§ Material to process:
>>>>>

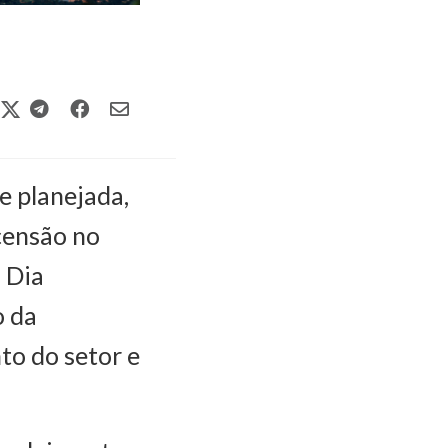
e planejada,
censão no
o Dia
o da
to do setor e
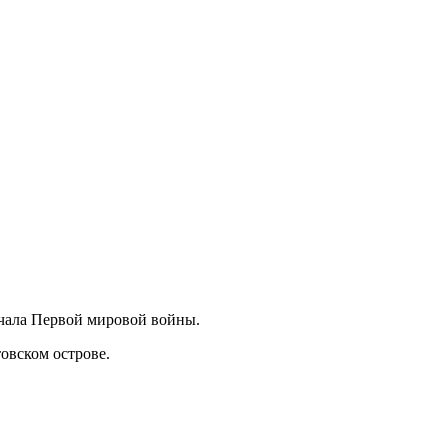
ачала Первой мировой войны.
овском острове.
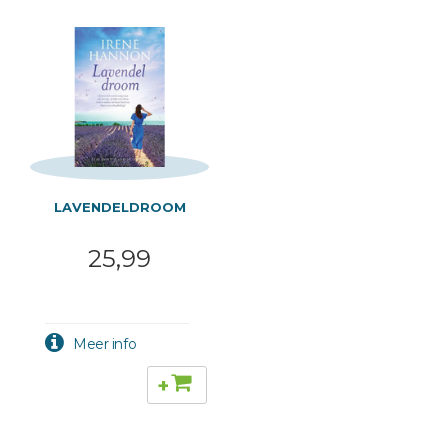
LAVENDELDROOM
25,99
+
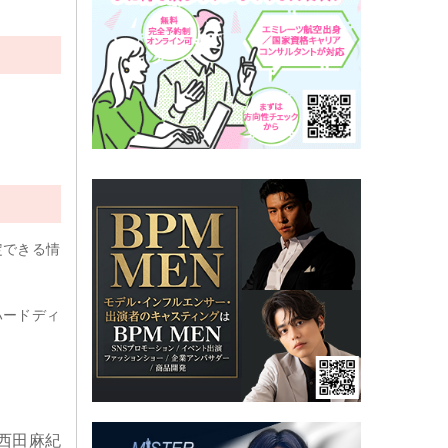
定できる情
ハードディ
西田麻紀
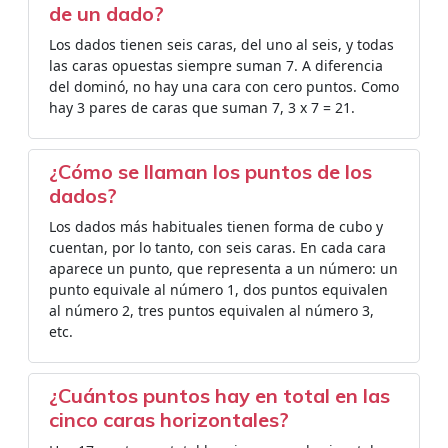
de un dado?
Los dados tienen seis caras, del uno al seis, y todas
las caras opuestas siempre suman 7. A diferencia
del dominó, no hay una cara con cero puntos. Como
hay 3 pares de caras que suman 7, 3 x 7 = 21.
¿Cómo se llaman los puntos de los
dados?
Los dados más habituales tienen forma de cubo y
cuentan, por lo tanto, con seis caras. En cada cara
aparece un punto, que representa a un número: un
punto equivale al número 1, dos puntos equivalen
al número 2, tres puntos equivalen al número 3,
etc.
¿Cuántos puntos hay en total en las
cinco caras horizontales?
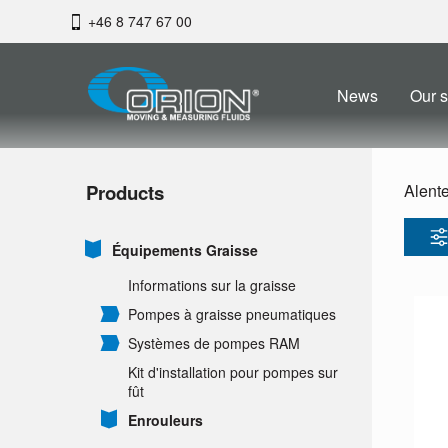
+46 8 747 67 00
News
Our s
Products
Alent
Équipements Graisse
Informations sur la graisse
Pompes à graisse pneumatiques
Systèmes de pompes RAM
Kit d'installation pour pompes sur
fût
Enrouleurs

<<<<<
>>>>>

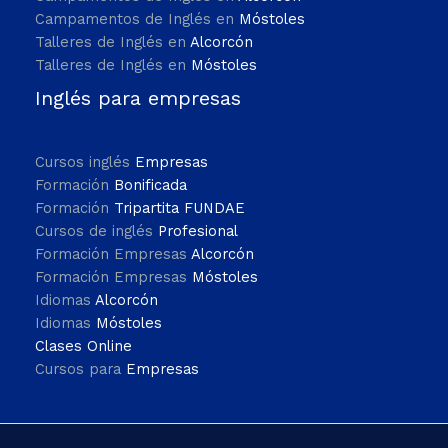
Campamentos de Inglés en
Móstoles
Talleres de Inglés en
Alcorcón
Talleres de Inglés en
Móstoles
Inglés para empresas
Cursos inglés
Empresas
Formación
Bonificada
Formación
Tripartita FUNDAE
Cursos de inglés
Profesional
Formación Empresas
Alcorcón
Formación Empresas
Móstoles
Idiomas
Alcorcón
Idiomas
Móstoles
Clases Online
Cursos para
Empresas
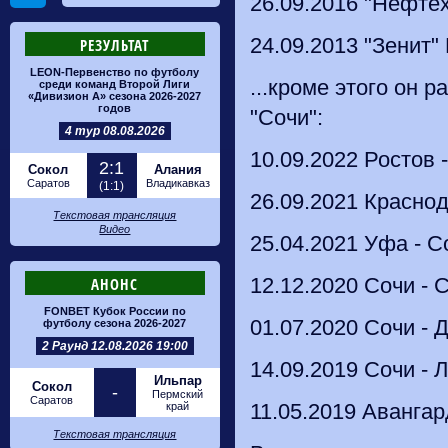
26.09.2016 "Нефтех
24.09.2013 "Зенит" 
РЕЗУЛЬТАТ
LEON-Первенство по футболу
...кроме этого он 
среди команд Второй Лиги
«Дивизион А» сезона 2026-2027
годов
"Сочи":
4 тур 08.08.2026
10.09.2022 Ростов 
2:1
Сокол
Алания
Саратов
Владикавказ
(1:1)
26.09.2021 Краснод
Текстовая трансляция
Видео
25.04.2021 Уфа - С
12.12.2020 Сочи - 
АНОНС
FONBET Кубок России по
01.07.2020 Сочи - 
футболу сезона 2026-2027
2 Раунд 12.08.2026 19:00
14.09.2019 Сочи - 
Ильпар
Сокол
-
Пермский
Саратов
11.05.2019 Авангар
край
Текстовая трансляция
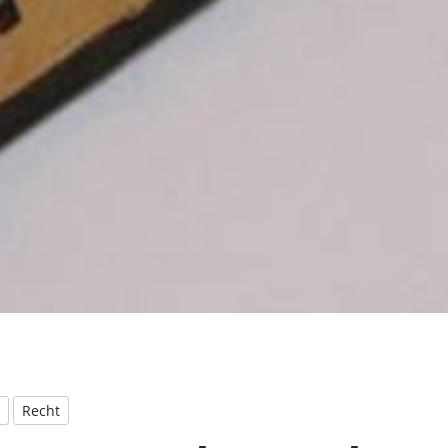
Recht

<<<<<
>>>>>

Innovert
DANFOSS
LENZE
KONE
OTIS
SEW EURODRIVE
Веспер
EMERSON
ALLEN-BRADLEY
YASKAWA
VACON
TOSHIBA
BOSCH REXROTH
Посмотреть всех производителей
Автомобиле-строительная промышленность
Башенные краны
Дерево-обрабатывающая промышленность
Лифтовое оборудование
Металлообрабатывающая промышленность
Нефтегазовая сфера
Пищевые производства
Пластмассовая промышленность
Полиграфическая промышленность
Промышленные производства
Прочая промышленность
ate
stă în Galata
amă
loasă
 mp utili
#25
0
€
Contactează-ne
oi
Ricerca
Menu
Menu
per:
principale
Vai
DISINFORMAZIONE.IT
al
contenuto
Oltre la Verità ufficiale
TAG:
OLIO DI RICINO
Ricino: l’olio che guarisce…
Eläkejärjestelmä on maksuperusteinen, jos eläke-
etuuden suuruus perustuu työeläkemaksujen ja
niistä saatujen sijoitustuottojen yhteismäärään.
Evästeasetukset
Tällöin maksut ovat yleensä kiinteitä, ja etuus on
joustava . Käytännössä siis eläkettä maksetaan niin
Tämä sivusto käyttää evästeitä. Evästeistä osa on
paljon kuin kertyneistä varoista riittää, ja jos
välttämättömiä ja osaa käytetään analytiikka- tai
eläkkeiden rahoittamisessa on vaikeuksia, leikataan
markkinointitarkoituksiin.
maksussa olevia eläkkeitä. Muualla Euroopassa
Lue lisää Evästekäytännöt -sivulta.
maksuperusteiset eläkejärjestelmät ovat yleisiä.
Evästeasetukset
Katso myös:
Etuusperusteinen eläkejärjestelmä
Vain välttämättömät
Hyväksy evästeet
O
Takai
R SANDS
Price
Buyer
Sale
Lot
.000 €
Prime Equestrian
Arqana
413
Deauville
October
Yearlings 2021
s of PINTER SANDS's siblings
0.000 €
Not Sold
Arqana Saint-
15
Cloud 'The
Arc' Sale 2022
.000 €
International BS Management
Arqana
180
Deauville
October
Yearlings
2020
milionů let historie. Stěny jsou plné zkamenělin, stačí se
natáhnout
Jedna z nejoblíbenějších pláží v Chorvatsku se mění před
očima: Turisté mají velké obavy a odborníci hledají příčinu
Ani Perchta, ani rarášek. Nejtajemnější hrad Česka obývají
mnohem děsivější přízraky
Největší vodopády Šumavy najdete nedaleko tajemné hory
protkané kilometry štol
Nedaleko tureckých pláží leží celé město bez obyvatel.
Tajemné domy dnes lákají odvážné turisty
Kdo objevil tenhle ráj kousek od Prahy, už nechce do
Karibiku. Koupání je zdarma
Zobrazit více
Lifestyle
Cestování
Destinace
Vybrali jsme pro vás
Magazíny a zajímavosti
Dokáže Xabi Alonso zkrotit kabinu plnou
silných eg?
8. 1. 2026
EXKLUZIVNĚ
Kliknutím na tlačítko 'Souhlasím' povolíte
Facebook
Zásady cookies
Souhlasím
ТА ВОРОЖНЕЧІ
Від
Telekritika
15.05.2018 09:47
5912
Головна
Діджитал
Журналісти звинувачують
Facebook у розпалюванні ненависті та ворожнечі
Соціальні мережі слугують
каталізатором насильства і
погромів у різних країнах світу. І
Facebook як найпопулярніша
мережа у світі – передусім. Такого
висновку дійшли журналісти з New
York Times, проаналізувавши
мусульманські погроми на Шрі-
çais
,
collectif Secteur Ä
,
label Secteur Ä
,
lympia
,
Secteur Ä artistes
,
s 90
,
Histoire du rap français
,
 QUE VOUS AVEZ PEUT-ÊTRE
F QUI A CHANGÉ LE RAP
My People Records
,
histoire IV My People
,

<<<<<

Go through the entries above and report each line with the string "производства" in it.

§ Solution to this problem:
Пищевые производства
Промышленные производства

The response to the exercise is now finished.